Should a systems analyst run penetration tests?

No. Pentesting is a specialised role — internal red team or an external auditor like NCC Group or Bishop Fox. The analyst's job is upstream: write the spec so the system has explicit, measurable security requirements. When the pentest report lands, the analyst translates each finding into a backlog item, sizes the fix, and updates the spec so the same issue cannot recur.

Is the OWASP API Top 10 a different list?

Yes, and it matters more for API-first products. The web OWASP Top 10 (2021) targets browser-rendered apps. The OWASP API Top 10 (2023) focuses on backend APIs — BOLA (Broken Object Level Authorization) is essentially IDOR rebranded, broken object property level authorization covers mass-assignment bugs, excessive data exposure is the JSON-endpoint version of returning too many fields. If you ship a public API, study both.

What matters more — code-level or design-level vulnerabilities?

Design-level. Broken access control, business-logic flaws, missing rate limits, weak account-recovery flows — these are decided in the spec, not the code. SQL injection and XSS are mostly fixed by framework defaults; they still need a checkbox, but rarely fail at the design stage. A senior analyst spends most of their security budget on the design layer.

Who owns compliance with privacy regulations like GDPR or CCPA?

Legal and security own the policy. The analyst owns the implementation requirements in the spec — data classification, consent capture, deletion workflows, export endpoints, audit trail. Expect to be asked how you would write the spec for a "delete my account" feature that satisfies GDPR Article 17 without breaking foreign keys. That is a design question, not a legal one.

How does an analyst verify that engineering implemented the security requirements?

Three layers. First, acceptance criteria in the Definition of Done mapping one-to-one to spec lines — every security requirement has a test.

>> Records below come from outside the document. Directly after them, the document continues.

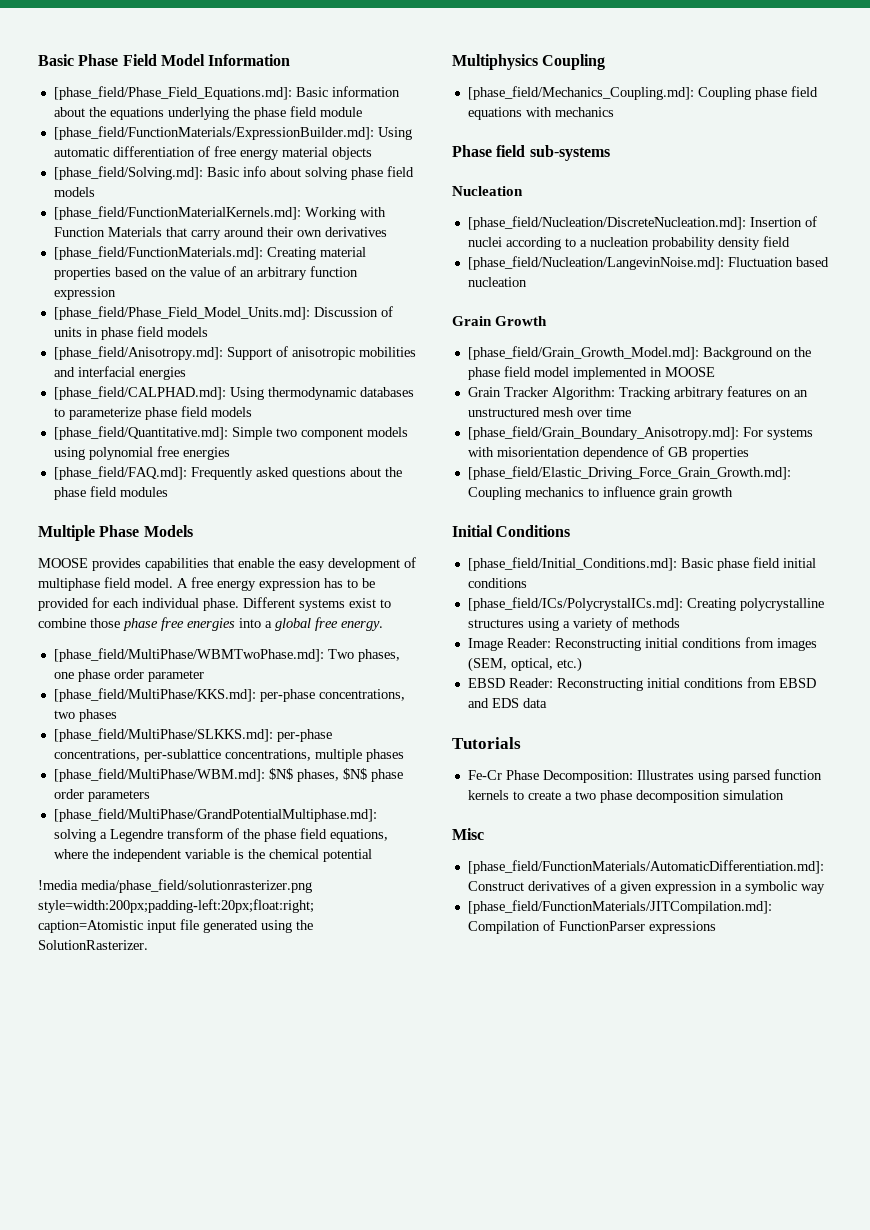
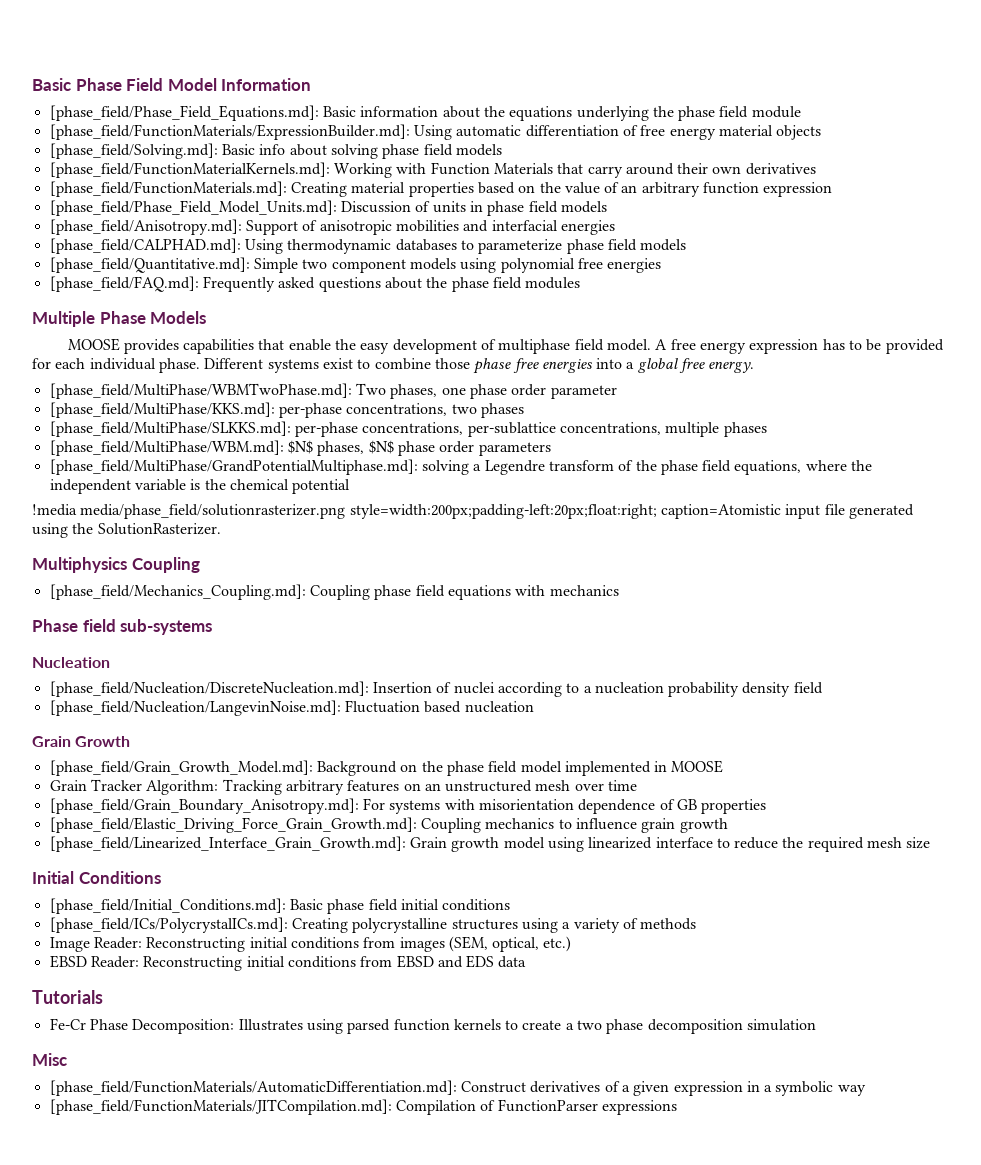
(733, 493) none -> [49,836,931,852] // [phase_field/Linearized_Interface_Grain_Growth.md]: Grain growth model using linearized interface to reduce the required mesh size

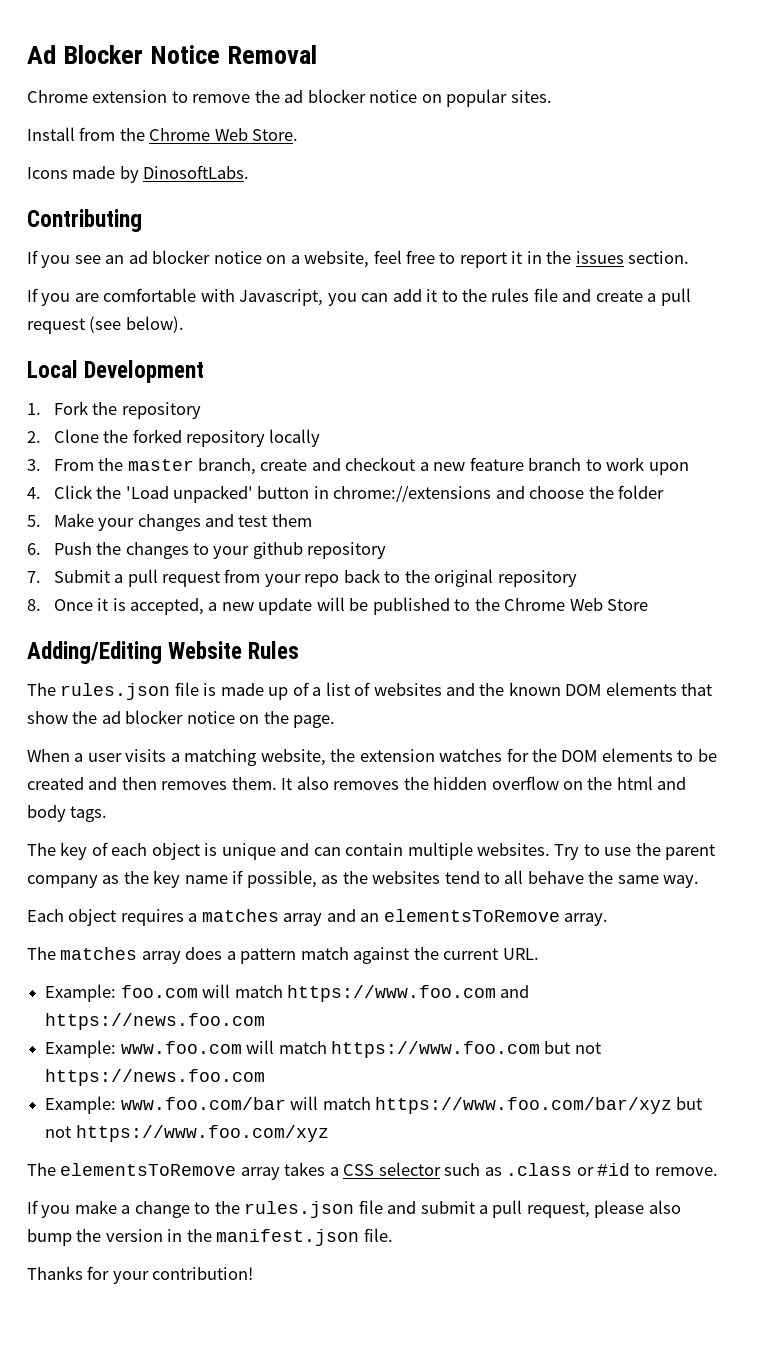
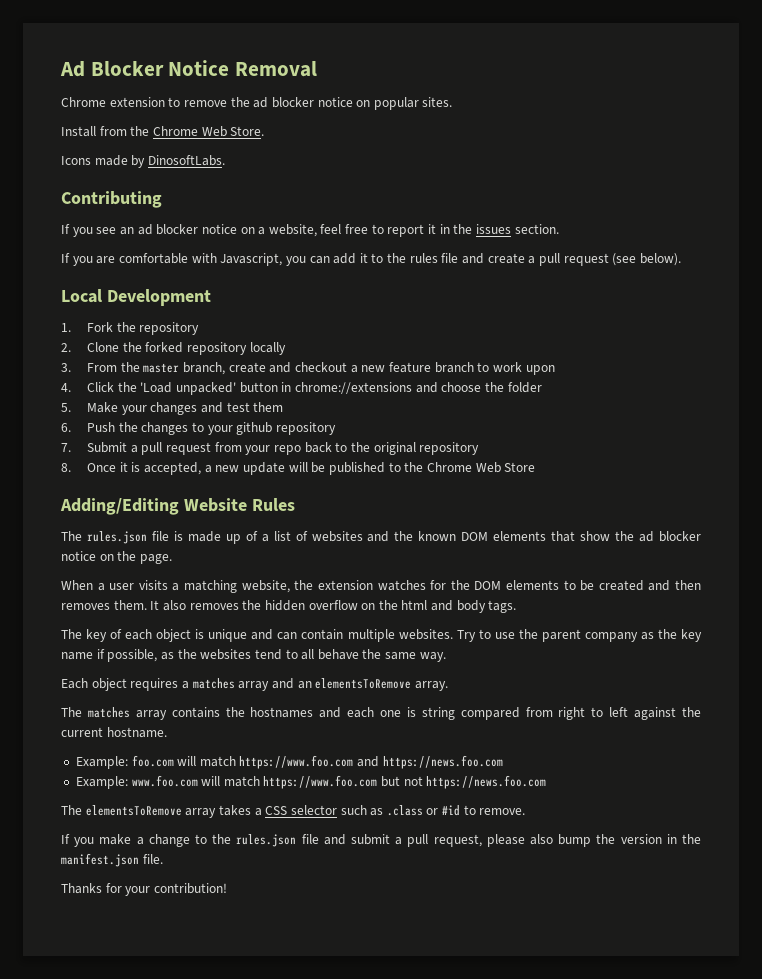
[185,947,349,964] does a pattern match -> [171,707,629,720] contains the hostnames and each one is string compared from right to left
[502,948,539,960] URL. -> [106,727,167,738] hostname.
[45,1096,703,1114] [45,1125,329,1142] // Example: www.foo.com/bar will match https://www.foo.com/bar/xyz but not https://www.foo.com/xyz -> (547, 782) none

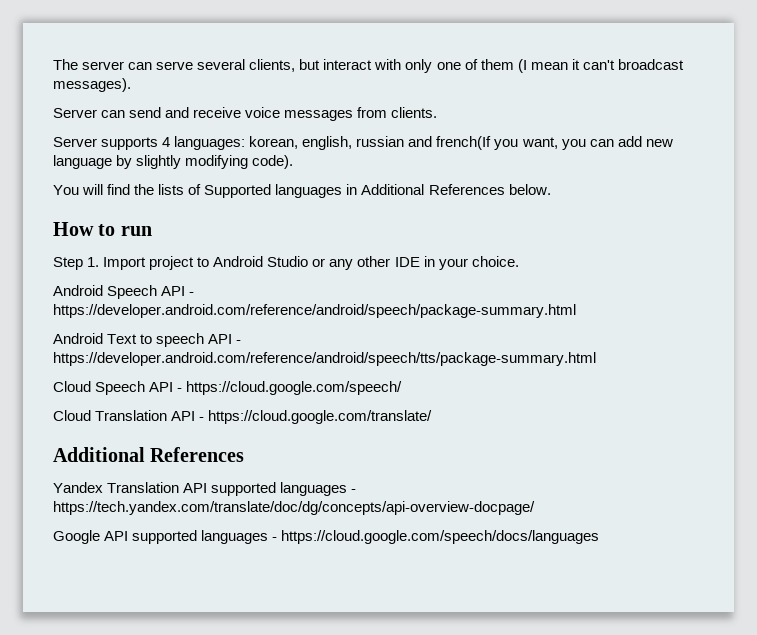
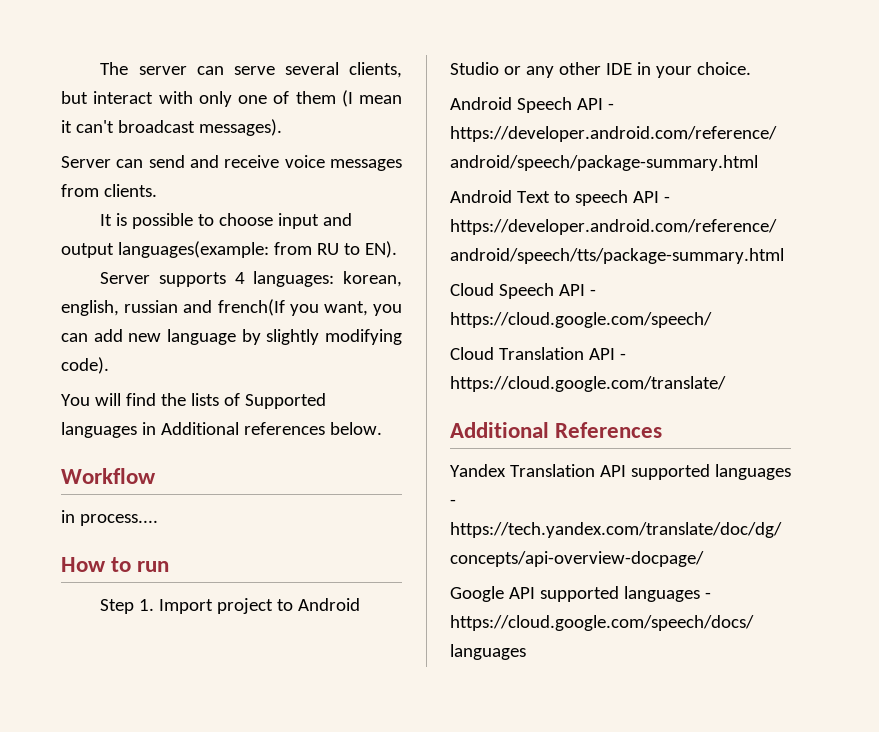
(438, 112) none -> [100,213,353,229] [61,241,397,258] // It is possible to choose input and output languages(example: from RU to EN).
[428,184,505,195] References -> [243,422,325,435] references
(551, 189) none -> [61,468,156,484] [61,510,158,526] // Workflow // in process....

Second, a security sign-off step before release so a security engineer reviews the diff. Third, continuous controls — dependency scanning in CI, periodic pentests, secret scanning on every commit. The analyst makes sure all three exist.

Is this article an official OWASP document?

No. It is a working analyst's interpretation of the OWASP Top 10 (2021) and the OWASP API Top 10 (2023). The canonical references are the OWASP Foundation's own documents, which should be the source of truth for spec language going into production.